--- start of DOCUMENT ---

Author: Jefferson Land Trust | 12/11/23
       

Students by river

Chimacum students took a field trip to Duckabush Oxbow and Wetlands Preserve in November, during salmon spawning season. (Note the salmon remains on the ground.)

Boy touching mossy tree

4th grade student at Valley View Forest during a November field trip.

Over the past decade, Jefferson Land Trust’s youth educational programming has reached thousands of East Jefferson County students with field-based, localized learning experiences on our nature preserves. We provide field trips at no cost to schools, and strive to be responsive to the needs of individual schools, grades, and classrooms with a variety of offerings.

This fall was packed full of fun field trips, with 550 first- through twelfth-grade students from the Port Townsend, Chimacum, and Quilcene school districts visiting Duckabush Oxbow and Wetlands Preserve, Illahee Preserve, Valley View Forest, and Snow Creek Forest Preserve.

With the help of enthusiastic teachers and classroom volunteers, Land Trust staff, volunteers, and AmeriCorps crew members led students in hands-on activities and learning games designed to support their in-class science curriculum — covering subjects like forest health and plant diversity, the salmon life cycle, ecosystems, and more.

Next semester, these classes will join us for additional field trips that will build on what they learned this fall in the classroom and on the land. We’re also excited to once again host Spring Break Youth Corps, our annual paid internship for high school students.

--- end of DOCUMENT ---
--- start of DATA ---

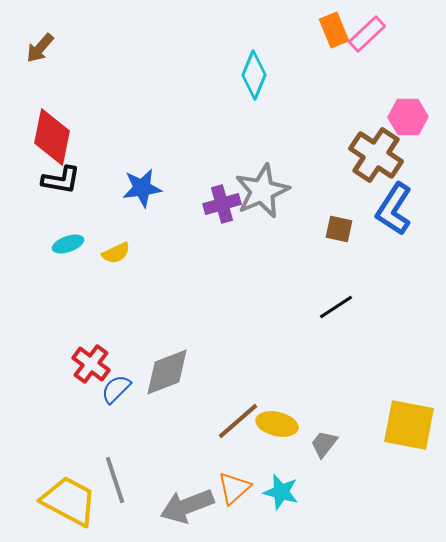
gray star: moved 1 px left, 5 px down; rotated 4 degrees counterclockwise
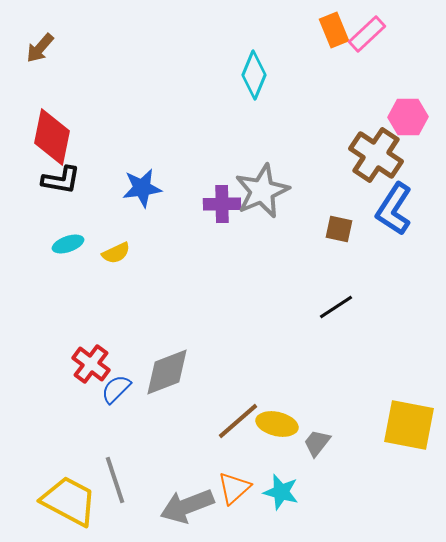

--- end of DATA ---

Answer these questions using the Land Trust post above.
(a) In which month did the Chimacum students visit Duckabush Oxbow and Wetlands Preserve?
(b) How many students took part in this fall's field trips?
(c) What kind of program is Spring Break Youth Corps?

- _FULL OUTPUT_:
(a) November
(b) 550
(c) An annual paid internship for high school students